1888 The American Association admits the Kansas City Cowboys to the league to replace the defunct New York Metropolitans.
1895 Andrew Freeman buys controlling interest in the Giants.
1905 Ray Cunningham, who becomes one of the only ballplayers to live to the age of 100, is born. He’ll play 14 games for the 1931 Cardinals.
1915 The Cleveland Plain Dealer announces that the local AL team will now be called the Indians, replacing the Naps as their nickname.
1931 Don Zimmer, baseball lifer, is born.
1937 Cleveland trades pitcher Oral Hildebrand and two others to the Browns for three players. Hildebrand is guy who could’ve done much better for himself if he didn’t have the utterly horrible Browns defense behind him.
1939 Ed Barrow becomes Yankee president, replacing the recently deceased Jacob Ruppert.

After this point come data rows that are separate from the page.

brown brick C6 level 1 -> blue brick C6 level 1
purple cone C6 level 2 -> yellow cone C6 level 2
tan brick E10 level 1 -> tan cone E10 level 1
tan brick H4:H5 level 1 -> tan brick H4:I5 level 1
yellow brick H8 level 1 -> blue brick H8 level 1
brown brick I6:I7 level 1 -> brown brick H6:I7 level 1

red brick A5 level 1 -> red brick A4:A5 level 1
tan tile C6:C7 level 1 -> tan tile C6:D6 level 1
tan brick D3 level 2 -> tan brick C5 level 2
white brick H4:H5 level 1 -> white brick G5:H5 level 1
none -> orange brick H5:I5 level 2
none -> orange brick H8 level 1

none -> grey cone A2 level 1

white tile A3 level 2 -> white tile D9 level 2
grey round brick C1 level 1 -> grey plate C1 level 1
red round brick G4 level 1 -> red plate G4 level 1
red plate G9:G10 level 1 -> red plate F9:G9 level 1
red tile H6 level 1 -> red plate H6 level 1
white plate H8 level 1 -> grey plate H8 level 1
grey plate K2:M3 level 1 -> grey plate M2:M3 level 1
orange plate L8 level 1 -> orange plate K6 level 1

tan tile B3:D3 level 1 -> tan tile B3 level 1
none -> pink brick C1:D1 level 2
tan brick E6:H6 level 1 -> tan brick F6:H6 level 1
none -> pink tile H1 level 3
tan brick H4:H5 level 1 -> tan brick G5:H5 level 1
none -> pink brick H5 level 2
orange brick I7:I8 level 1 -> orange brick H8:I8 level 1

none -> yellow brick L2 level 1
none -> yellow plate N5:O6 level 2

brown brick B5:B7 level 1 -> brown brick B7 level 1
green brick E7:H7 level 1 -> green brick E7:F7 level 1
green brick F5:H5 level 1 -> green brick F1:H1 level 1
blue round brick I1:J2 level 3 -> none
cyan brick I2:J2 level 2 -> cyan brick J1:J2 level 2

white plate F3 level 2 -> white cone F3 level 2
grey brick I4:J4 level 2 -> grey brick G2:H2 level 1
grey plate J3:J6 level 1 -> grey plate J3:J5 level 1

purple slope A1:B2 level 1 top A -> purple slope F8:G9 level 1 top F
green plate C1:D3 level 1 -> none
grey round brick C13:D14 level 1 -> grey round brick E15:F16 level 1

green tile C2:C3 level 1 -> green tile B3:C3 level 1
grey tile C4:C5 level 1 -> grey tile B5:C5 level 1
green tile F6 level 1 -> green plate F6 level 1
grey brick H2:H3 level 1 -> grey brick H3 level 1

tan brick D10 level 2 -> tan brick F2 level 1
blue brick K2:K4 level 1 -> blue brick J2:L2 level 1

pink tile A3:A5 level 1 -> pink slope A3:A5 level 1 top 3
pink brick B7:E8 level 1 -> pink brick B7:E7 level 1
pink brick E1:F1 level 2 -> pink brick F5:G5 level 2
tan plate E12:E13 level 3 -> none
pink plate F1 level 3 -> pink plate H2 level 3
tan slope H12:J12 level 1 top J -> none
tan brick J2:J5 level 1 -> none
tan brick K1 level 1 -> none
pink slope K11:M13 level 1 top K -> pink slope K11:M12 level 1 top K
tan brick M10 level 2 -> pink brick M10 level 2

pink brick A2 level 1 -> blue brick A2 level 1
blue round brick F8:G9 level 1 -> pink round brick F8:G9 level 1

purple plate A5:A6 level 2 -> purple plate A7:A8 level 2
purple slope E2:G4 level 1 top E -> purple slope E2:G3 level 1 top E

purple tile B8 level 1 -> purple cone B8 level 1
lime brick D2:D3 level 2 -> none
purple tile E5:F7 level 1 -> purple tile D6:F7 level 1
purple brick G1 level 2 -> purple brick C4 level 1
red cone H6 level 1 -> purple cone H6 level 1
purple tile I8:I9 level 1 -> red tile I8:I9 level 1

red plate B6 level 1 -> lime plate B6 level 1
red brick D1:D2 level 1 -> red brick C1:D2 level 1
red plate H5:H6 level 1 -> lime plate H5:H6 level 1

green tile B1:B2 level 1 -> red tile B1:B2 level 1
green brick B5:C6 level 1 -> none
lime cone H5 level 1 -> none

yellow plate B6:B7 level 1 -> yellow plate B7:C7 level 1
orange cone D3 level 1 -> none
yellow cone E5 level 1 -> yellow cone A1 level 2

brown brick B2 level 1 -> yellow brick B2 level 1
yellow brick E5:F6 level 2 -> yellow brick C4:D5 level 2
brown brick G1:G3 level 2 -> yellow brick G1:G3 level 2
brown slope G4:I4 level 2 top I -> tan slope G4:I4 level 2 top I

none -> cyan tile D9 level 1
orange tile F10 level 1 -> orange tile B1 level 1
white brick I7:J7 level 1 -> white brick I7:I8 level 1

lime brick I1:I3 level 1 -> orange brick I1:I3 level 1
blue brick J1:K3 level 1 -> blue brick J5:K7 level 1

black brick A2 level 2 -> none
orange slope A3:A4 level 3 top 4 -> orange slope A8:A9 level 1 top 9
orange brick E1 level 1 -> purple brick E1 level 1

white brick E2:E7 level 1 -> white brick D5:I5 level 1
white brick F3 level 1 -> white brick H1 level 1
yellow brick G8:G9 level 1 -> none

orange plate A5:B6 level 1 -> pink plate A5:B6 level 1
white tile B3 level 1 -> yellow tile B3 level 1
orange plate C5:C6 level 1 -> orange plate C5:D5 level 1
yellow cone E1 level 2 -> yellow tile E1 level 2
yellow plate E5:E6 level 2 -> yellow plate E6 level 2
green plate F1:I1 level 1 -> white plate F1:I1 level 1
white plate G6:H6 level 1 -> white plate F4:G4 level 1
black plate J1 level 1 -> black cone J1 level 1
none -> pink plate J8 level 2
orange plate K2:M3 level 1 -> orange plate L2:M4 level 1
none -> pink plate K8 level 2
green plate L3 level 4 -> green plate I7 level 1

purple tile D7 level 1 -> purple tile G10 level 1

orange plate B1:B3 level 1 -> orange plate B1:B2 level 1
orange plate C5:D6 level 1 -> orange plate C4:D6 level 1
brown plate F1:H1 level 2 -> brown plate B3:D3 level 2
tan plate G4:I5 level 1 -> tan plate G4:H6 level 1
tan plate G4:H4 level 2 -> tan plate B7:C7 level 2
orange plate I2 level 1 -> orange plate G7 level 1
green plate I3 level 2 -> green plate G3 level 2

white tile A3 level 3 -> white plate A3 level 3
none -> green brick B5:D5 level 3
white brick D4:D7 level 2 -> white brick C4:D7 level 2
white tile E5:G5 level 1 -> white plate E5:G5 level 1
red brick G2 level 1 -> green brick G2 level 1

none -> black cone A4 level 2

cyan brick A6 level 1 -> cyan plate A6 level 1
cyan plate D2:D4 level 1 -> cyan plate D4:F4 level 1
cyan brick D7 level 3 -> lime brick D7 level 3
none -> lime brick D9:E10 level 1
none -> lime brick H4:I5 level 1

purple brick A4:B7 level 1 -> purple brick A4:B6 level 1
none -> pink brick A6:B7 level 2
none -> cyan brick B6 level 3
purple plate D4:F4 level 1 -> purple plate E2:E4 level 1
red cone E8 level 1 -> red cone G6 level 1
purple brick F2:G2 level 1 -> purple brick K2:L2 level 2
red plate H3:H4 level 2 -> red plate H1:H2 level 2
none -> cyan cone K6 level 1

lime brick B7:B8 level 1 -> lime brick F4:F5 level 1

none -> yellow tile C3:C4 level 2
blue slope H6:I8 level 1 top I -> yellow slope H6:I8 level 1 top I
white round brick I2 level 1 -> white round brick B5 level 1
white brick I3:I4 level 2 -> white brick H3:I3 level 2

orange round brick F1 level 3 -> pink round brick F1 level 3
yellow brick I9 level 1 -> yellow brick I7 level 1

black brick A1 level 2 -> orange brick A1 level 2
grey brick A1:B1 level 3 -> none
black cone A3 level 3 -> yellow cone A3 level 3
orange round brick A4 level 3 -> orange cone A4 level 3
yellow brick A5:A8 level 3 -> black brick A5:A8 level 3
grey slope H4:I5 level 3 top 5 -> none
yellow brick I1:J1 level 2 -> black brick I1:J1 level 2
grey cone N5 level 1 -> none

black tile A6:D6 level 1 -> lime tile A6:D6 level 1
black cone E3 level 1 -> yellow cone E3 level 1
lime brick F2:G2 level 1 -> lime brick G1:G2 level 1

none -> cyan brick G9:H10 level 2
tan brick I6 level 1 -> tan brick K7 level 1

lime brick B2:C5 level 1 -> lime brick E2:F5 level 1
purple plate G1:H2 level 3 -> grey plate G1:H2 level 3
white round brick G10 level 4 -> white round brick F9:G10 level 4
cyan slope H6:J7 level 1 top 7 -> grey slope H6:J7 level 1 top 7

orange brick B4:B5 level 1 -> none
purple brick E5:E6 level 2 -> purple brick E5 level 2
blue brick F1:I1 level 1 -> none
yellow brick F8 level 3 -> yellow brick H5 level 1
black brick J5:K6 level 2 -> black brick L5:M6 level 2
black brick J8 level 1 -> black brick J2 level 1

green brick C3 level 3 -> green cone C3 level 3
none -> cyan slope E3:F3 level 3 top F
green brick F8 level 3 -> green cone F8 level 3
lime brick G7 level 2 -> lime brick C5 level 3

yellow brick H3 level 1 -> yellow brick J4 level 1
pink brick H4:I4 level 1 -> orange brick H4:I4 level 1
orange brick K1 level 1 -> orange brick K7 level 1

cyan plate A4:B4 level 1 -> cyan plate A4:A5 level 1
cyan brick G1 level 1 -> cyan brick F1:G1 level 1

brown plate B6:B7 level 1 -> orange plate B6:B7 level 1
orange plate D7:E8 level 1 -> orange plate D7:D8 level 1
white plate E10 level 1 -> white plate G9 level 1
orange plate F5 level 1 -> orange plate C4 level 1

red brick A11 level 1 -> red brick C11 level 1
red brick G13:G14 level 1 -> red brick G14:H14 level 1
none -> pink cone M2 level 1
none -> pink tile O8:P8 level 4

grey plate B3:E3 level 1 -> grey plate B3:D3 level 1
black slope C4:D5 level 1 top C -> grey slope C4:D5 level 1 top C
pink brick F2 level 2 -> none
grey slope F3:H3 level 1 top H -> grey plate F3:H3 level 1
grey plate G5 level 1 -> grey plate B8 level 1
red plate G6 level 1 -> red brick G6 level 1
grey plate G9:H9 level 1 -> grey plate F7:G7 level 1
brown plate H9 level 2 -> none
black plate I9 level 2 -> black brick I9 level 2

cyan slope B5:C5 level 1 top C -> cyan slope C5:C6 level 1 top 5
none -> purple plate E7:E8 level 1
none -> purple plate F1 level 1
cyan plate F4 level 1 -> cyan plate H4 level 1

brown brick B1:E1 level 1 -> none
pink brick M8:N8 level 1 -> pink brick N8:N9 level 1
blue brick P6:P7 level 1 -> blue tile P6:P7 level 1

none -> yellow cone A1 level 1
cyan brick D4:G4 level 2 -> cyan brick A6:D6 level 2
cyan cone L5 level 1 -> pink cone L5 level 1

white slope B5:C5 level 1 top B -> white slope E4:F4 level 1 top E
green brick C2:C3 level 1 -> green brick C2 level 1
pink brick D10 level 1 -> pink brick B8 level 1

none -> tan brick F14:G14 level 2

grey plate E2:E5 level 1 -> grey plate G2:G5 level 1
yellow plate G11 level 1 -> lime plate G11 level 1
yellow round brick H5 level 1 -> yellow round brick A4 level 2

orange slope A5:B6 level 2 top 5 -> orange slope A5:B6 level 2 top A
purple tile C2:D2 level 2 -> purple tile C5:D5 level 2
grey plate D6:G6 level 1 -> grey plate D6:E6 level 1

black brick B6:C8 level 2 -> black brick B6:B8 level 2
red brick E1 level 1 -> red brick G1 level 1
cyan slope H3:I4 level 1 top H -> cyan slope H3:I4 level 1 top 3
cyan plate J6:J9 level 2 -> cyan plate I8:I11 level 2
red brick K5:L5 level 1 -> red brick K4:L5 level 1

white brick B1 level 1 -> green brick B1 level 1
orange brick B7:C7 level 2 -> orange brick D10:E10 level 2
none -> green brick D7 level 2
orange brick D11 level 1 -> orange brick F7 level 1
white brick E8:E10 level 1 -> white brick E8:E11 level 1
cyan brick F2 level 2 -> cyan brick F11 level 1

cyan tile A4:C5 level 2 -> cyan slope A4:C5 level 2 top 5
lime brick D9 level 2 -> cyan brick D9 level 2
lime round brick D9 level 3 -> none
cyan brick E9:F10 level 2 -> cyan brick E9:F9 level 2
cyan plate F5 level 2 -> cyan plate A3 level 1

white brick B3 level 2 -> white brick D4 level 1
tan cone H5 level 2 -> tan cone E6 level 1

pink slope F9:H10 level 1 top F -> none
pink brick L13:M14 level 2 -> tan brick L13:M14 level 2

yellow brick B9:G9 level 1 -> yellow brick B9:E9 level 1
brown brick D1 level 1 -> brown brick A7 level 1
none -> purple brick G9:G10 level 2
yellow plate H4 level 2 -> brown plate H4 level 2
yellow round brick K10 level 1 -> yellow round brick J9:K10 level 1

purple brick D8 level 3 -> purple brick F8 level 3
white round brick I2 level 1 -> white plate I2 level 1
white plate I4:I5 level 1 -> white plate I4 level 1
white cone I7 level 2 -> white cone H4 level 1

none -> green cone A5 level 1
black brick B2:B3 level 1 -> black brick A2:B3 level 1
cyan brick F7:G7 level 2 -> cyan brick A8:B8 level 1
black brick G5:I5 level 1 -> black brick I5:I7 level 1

1952 Darrell Porter, All-Star catcher, is born.
1952 Tigers owner Walter Briggs Sr. dies, making his son Walter “Spike” Briggs the big boss.
1960 Chili Davis, long-lasting outfielder, is born.
1970 Curt Flood files a $4.1 million lawsuit against baseball commissioner Bowie Kuhn.
1970 In the January amateur draft, the following teams claim the following players: Cleveland gets Chris Chambliss, San Francisco gets Chris Speier, Boston gets Rick Burleson, Baltimore gets Doug DeCinces, Kansas City gets Greg Minton, and Washington gets Bill Madlock.
1979 Danny O’Brien signs a contract as president and CEO of Seattle nine days after resigning as Texas GM.
1983 Boston purchases Brian Kingman from Oakland. With Oakland, Kingman went 8-20 in 1980, and for a long time was baseball’s last 20-game loser.
1984 In the January draft, many teams draft prominent names that they won’t sign at this time, including: St. Louis drafting Jeff Blauser and Greg Vaughn; Houston drafting Greg Hibbard; and Minnesota drafting Mark Grace. On a happier note, some teams draft players they will sign, most notably Pittsbugh with Jay Buhner and the Yankees with Tim Belcher.
1984 The Milwaukee Brewers release longtime infielder Don Money.
1999 The Giants sign free agent catcher Scott Servais.
2000 Tampa Bay signs free agent pitcher John Burkett.
2002 Bud Selig says Washington DC is a “prime candidate” for relocation if any team moves in the near future.
2002 Milwaukee signs free agent infielder Eric Young.
2002 David Wells signs with the New York Yankees, returning to the team he previously won a world title with.
2004 Former 1940s star pitcher Harry Brecheen dies.
2005 The Indians sign what’s left of Juan Gonzalez.
2008 Baseball owners vote unanimously to extend Bud Selig’s commissioner contract through 2012.
2011 The Rockies sign free agent slugger Jason Giambi.